PROBLEM
Copy the records word for word, from the line with "Arbejdsgiver og FOA." to the line with "По популярности", with both of those lines included. Leave the pictures out of your copy.
[[ DATA LISTING, beginning ]]
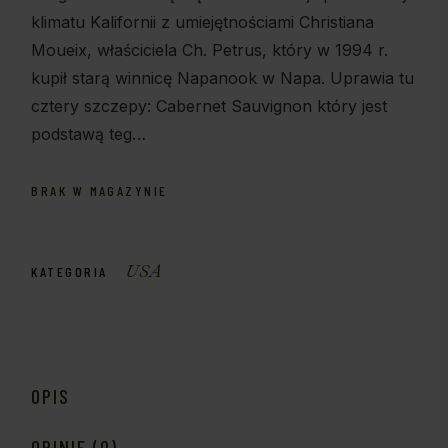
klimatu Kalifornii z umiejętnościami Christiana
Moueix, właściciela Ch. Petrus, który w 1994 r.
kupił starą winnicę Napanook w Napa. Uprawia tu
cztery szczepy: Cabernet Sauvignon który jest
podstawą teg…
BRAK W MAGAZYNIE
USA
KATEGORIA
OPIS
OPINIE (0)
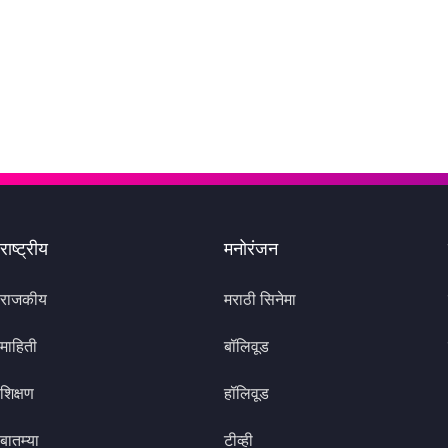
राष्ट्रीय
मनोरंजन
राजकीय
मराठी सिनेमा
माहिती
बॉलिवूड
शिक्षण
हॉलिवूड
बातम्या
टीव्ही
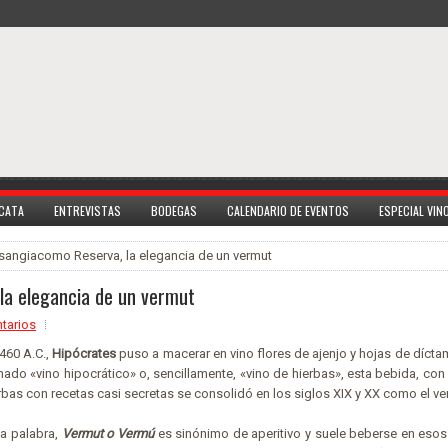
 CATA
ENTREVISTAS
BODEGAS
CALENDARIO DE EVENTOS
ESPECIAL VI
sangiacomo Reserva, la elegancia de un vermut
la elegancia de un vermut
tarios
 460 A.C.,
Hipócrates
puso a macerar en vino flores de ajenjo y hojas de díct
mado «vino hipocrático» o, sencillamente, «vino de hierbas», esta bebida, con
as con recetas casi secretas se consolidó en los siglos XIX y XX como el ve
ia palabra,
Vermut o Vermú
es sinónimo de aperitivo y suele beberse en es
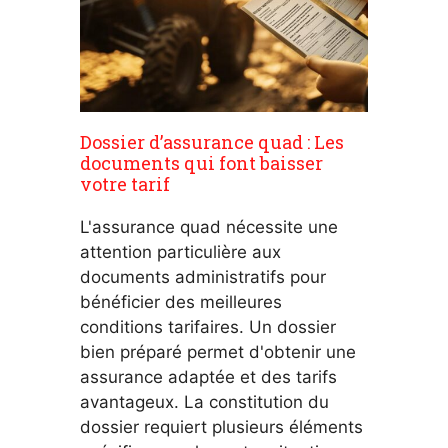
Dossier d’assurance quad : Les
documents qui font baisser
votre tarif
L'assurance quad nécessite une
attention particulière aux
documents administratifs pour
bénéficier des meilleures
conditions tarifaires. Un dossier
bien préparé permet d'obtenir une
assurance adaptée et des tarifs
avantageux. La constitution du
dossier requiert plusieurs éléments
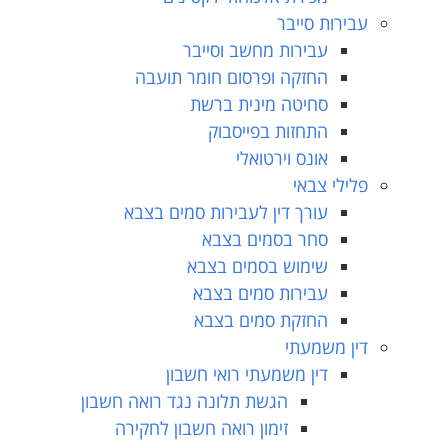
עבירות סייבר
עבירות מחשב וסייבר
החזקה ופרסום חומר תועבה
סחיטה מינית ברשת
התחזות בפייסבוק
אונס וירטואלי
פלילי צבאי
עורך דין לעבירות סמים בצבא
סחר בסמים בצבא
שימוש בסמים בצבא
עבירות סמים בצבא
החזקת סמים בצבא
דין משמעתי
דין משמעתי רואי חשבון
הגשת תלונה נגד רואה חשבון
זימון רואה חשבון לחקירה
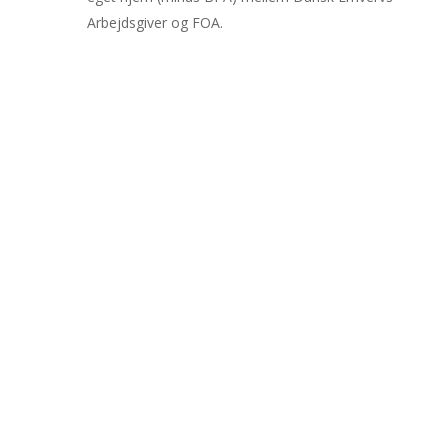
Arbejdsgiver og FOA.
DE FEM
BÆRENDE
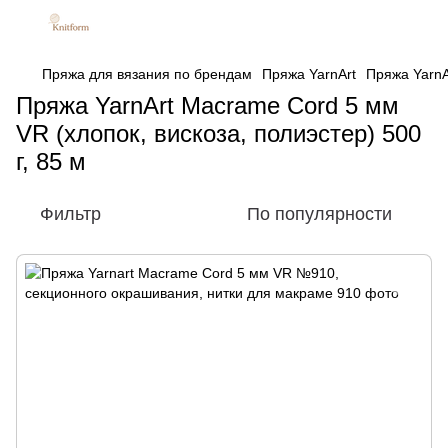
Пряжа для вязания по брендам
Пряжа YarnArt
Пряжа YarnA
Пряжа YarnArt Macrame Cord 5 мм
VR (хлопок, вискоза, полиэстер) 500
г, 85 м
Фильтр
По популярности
[[ DATA LISTING, end ]]
[[ DATA LISTING, beginning ]]
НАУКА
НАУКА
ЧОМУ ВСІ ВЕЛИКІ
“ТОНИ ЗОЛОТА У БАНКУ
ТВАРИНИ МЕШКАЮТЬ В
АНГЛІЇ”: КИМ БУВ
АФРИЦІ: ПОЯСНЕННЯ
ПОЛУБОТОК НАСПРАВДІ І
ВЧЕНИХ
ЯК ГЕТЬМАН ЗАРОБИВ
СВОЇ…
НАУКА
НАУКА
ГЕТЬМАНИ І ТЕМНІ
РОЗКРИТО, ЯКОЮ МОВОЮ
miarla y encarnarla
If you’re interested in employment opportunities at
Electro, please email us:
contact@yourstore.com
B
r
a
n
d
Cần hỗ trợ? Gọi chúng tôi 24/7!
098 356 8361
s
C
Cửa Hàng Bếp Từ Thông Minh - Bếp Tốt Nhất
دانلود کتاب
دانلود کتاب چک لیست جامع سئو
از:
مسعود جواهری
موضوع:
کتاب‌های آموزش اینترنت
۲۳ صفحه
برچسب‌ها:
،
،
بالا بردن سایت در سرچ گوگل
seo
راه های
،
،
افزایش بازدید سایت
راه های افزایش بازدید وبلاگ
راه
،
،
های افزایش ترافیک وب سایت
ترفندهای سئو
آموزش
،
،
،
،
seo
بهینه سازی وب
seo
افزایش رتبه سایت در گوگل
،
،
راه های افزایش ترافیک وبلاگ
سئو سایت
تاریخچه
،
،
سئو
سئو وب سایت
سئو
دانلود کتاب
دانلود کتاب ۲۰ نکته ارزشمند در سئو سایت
[[ DATA LISTING, end ]]
[[ DATA LISTING, beginning ]]
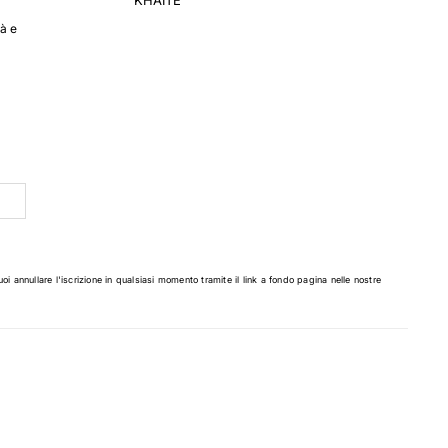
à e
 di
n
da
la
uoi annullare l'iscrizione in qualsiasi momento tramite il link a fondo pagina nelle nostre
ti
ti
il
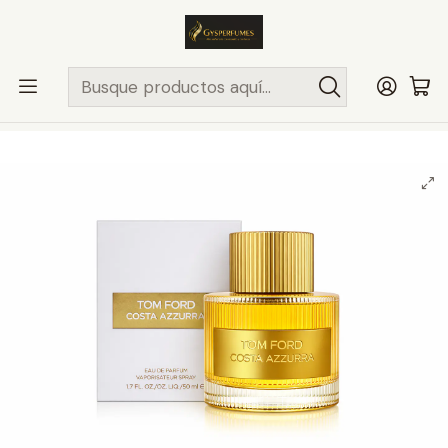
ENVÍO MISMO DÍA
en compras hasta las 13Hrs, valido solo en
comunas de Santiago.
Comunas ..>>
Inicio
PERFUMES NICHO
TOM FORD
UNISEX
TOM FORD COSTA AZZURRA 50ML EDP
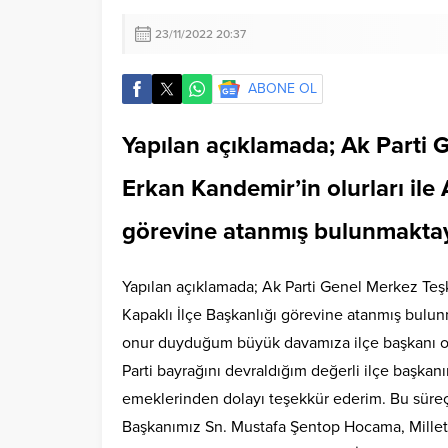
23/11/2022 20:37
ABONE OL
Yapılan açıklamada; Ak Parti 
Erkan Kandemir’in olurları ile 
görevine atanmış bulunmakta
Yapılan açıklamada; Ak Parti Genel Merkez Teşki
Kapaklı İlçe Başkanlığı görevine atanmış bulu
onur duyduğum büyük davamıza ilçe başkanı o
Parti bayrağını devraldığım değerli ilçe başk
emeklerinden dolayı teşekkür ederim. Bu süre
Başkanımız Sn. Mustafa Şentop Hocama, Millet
[[ DATA LISTING, end ]]
TASK OUTPUT
Arbejdsgiver og FOA.
DE FEM
BÆRENDE
Пряжа для вязания по брендам
Пряжа YarnArt
Пряжа YarnA
Пряжа YarnArt Macrame Cord 5 мм
VR (хлопок, вискоза, полиэстер) 500
г, 85 м
Фильтр
По популярности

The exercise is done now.